My resume lists my childcare center experience as 1998, when I got my first job, while the baby-sitting experience is listed as starting in 1984, when my eldest niece was born. Children adore me; at the center where I work a parent told me I was her 5-year-old son's favorite teacher, and he isn't even in my class. This brought a smile to my face! I am currently searching for a new position, and I get the impression that parents see how long I have been in this field and think I am too old and too experienced. I live in a college town, and I am beginning to think maybe I need to switch to a different career field, even though I have 13 months and 10 days until I graduate.
I am not in my 20's anymore, and I think that this intimidates parents: just last week I had two interviews set up. One parent cancelled on me saying the position was filled and later that day she had advertised the position after she told me it was filled. Another family I was looking forward to meeting didn't send me a confirmation that the time we were scheduled to meet was fine. I didn't bother to contact the family, and chalked it up to them not being interested due to my age and experience. Another family that I found through the university's job center was excited to meet me, however, when I mentioned that I didn't attend the university, they appeared to lose interest in me. Again, I believe that if I was 10-20 years younger, parents would see me as a candidate, not just a person on paper with a questionable background. Because I have the years listed in each section to date my experience, it's not hard to do the math and figure out just by my resume that I am close to 40.

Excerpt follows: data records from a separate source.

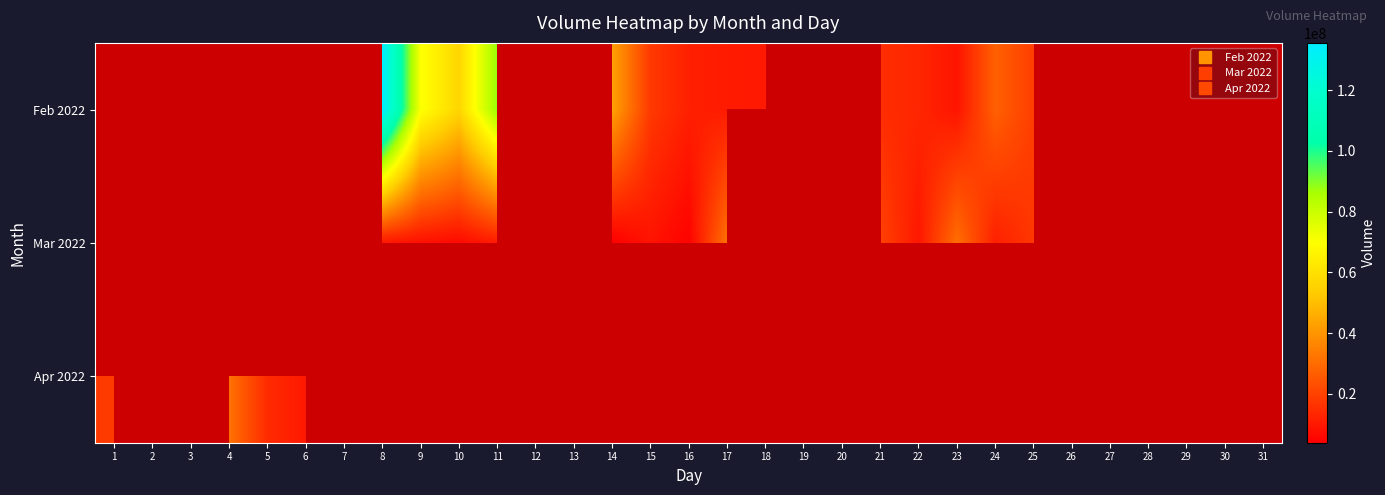

Between 10 and 2, which is larger?

10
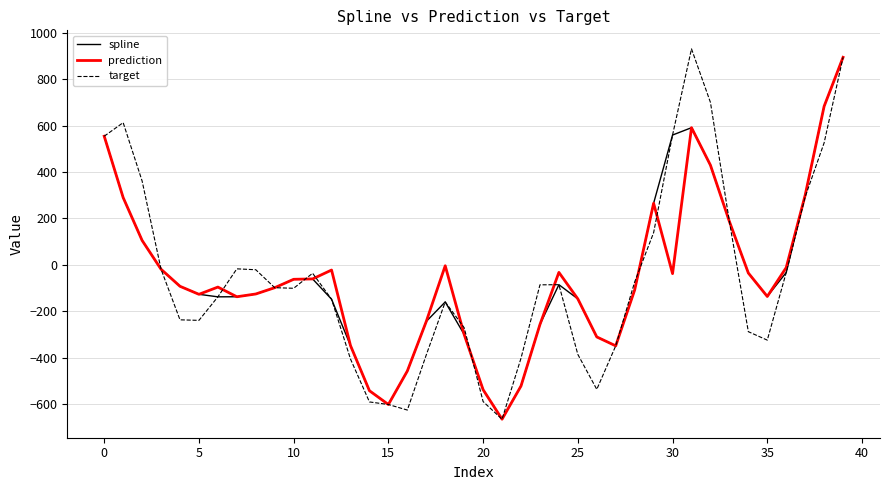

What are all the series names shown in the legend?

spline, prediction, target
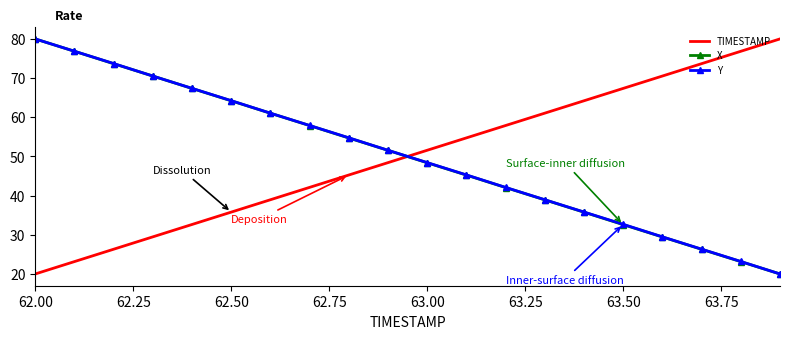

How many values in the X series are below 51?

10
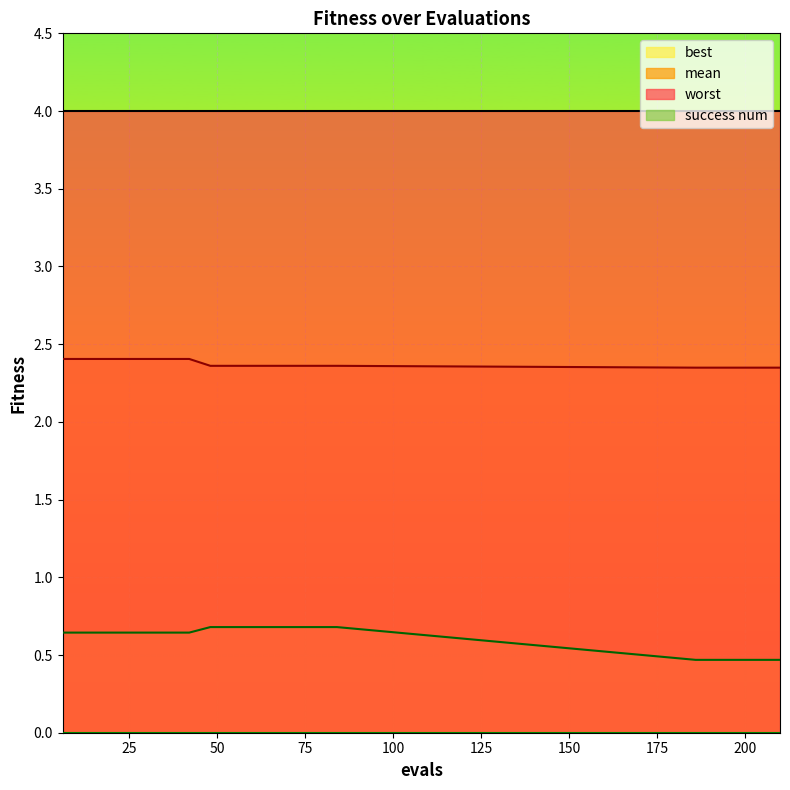

Which series has the largest range (max minus min)?

best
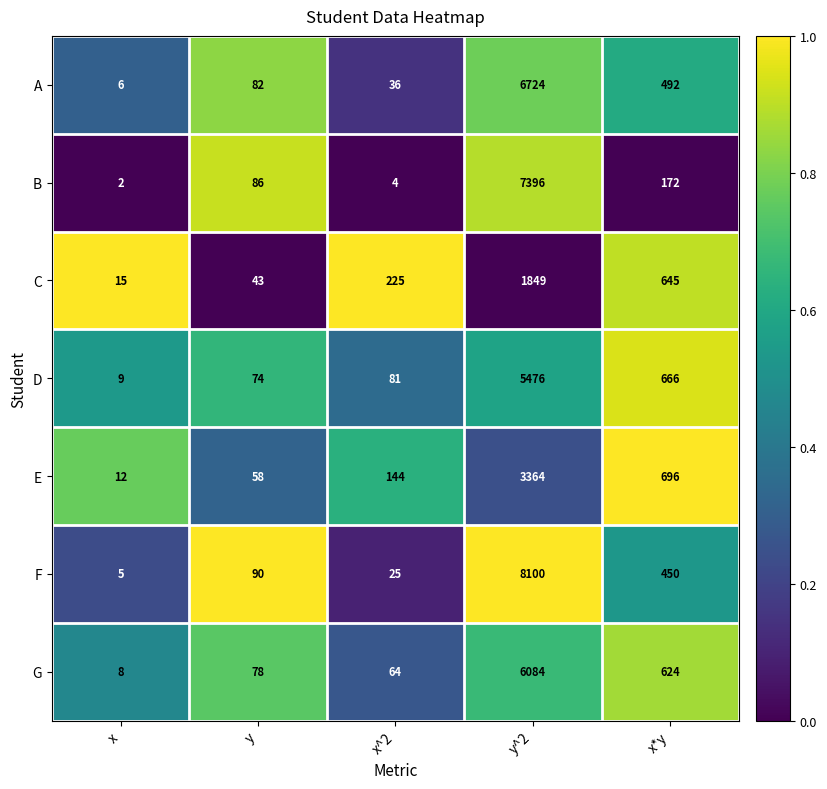

At which category is the sum across all series the highest?

y^2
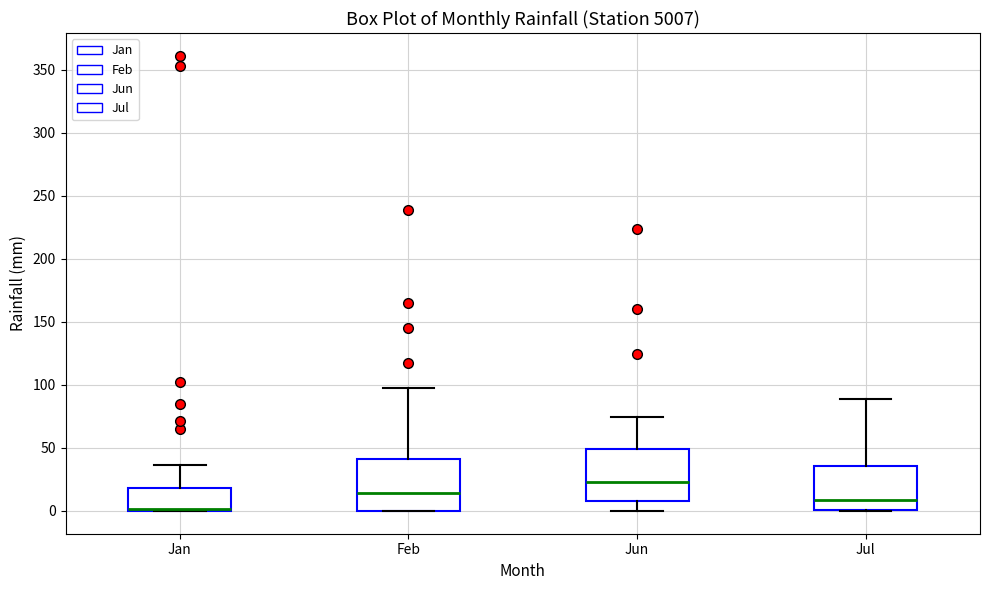

Reading left to right, read every box against the y-axis: the position of its median line, the range the box covers, and the ends of its whiskers. The values are not printed on the chart, so give them approximately, as read against the axis.

Jan: median 0 (drawn on the box's lower edge), box 0 to 20, whiskers 0 to 35
Feb: median 15, box 0 to 40, whiskers 0 to 100
Jun: median 25, box 10 to 50, whiskers 0 to 75
Jul: median 10, box 0 to 35, whiskers 0 to 90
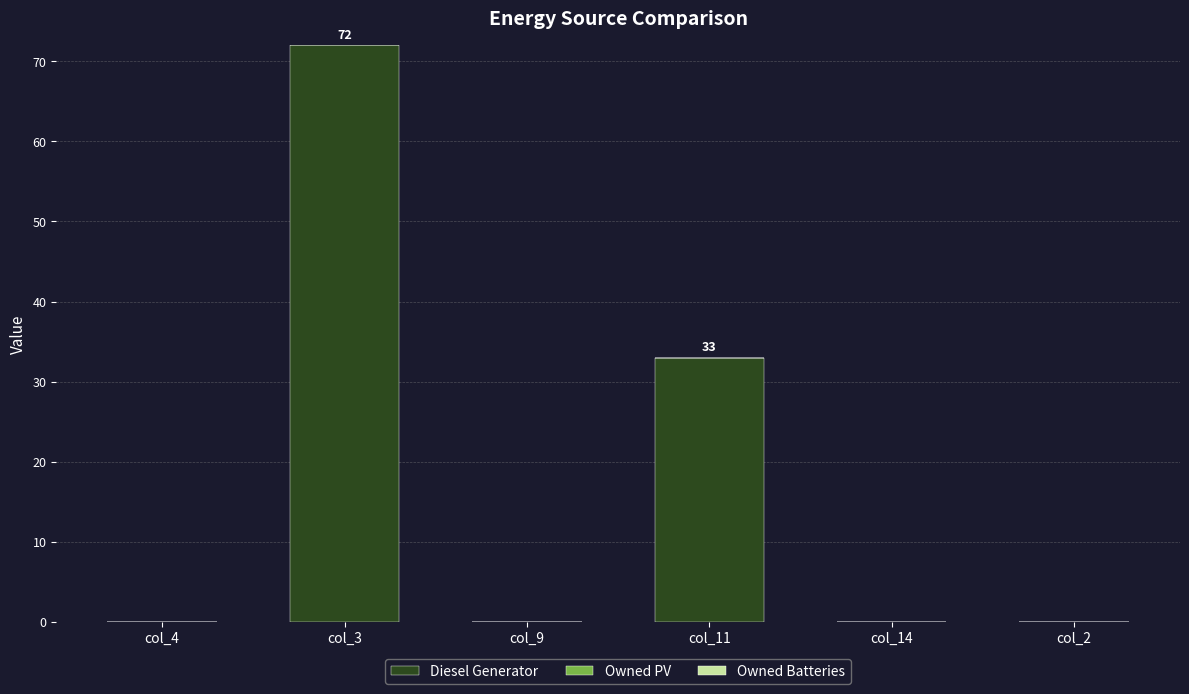

Are the bars horizontal?

No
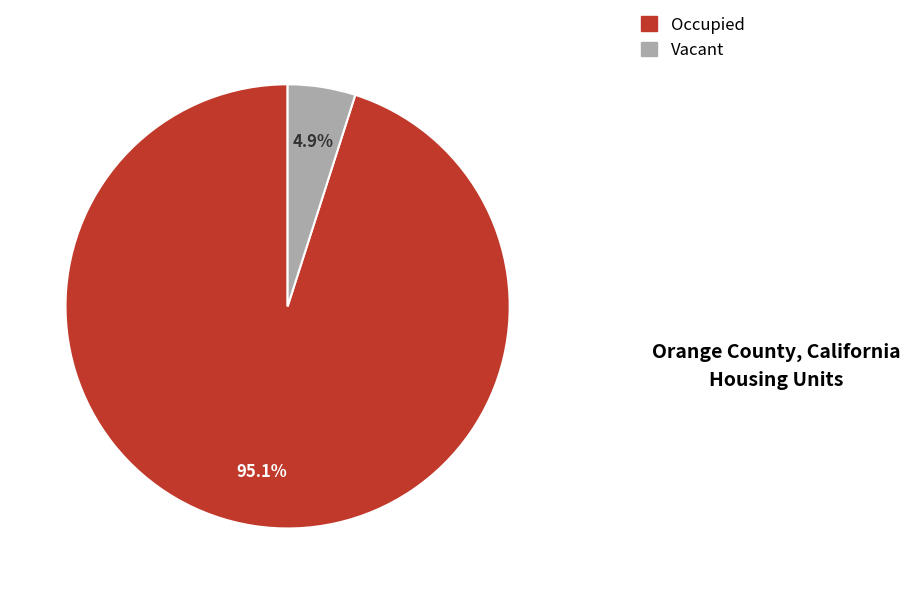

How many slices are in this pie chart?

2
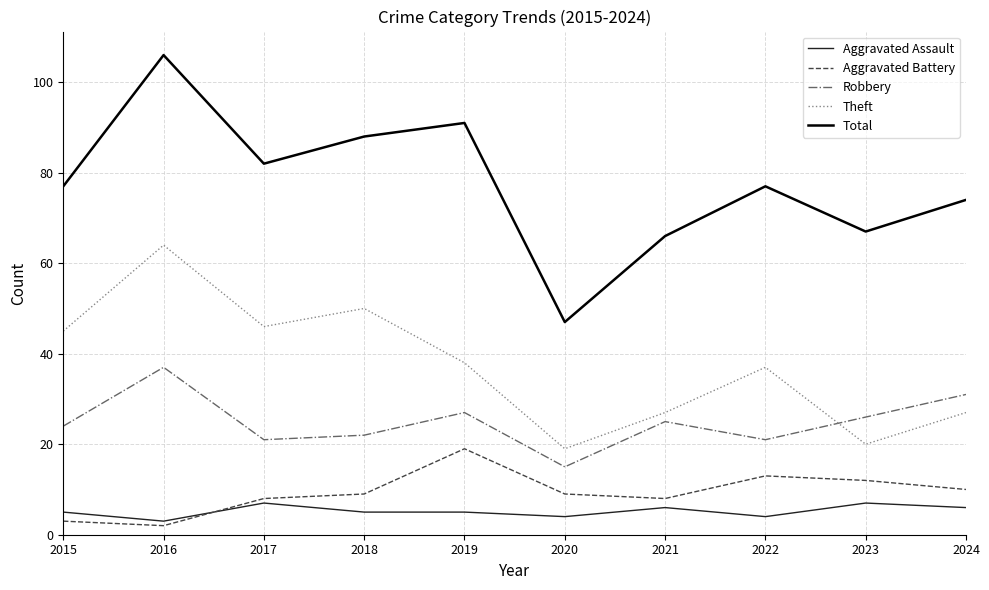

What is the highest value of the Robbery series?

37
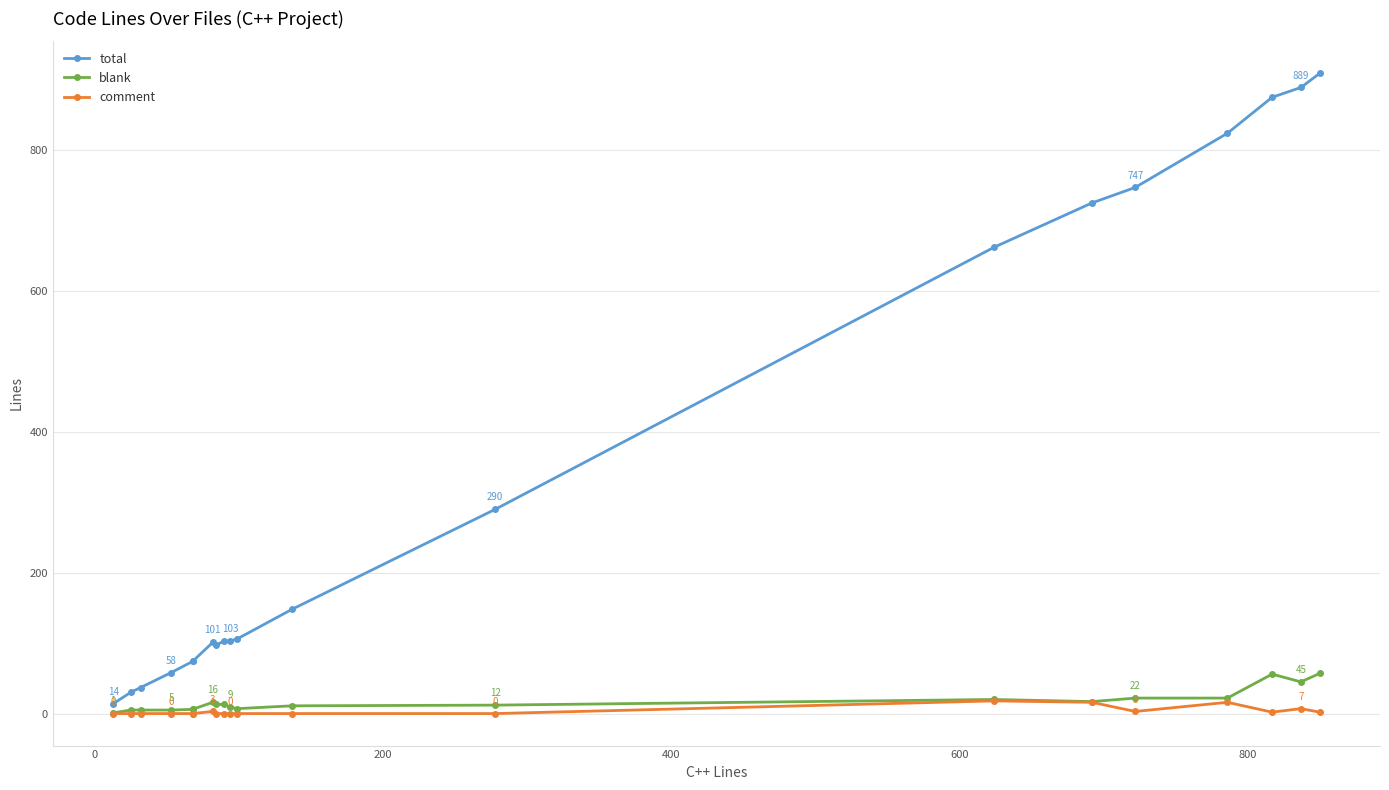

True or false: comment has more than 0 interior local peaks.

True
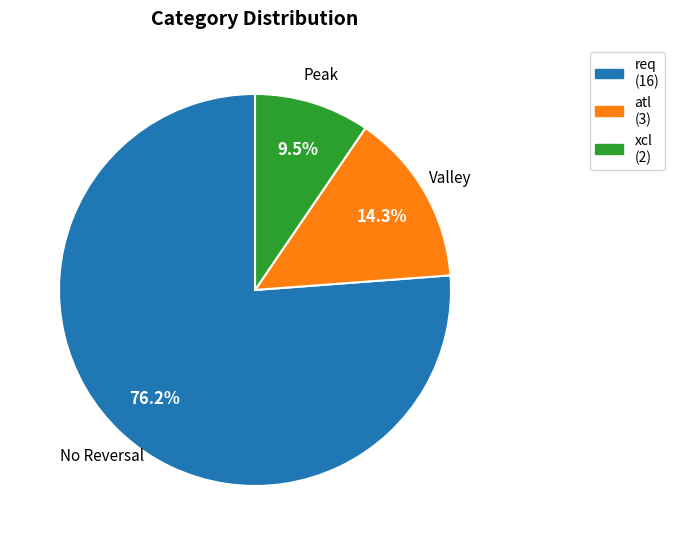

Which slice is the smallest?

xcl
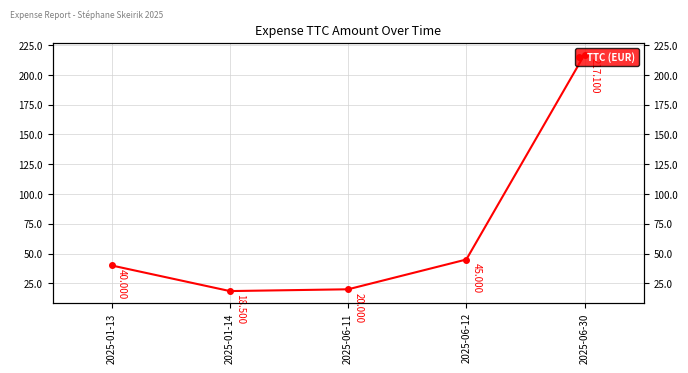

The chart shows a value of 18.5 at 2025-01-14. True or false?

True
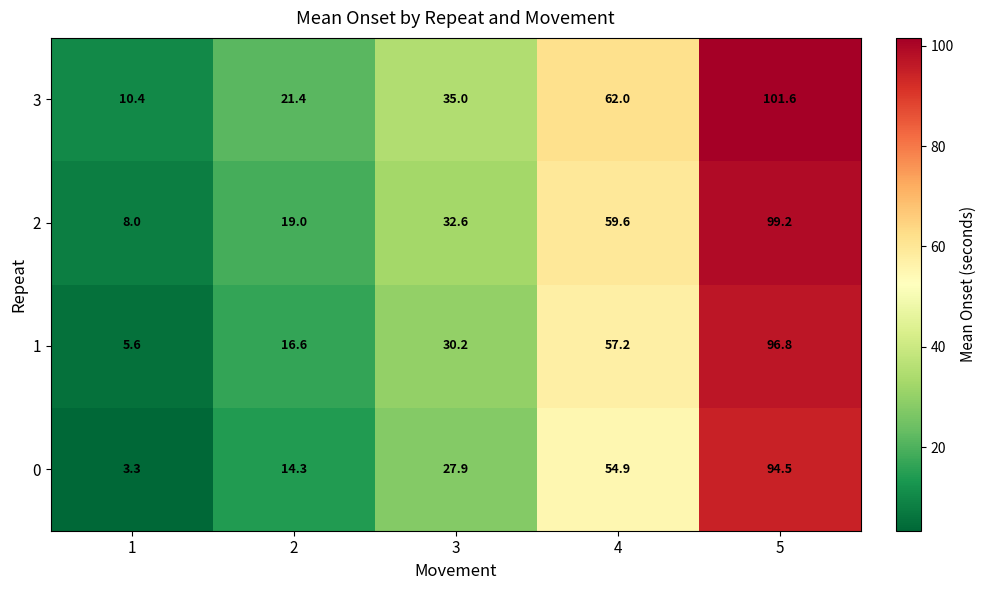

What is the difference between the maximum and minimum values in the 1 series?

91.2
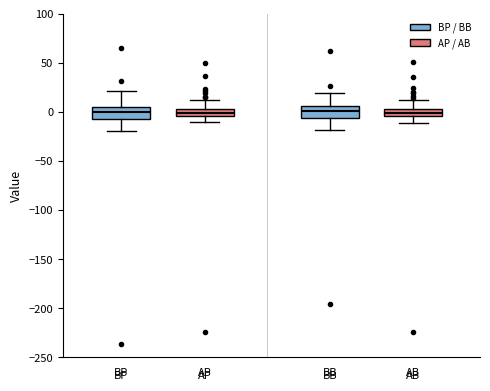

Where does the lower whisker of the box for BP end on the y-axis? The values are not printed on the chart, so give them approximately, as read against the axis.

-20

I consider myself a diverse caregiver, being that I have worked with low income children in the inner city to the dual career, upper class (not wealthy) families. I feel as though my experience with all ages allows me to work with any age children and be comfortable, while my experiences with parents, including "high maintenance" parents, provides me the abilities to get along with any parent, including parenting style, thereby creating a team. Am I too old to be a nanny? Or is it just my imagination in overdrive?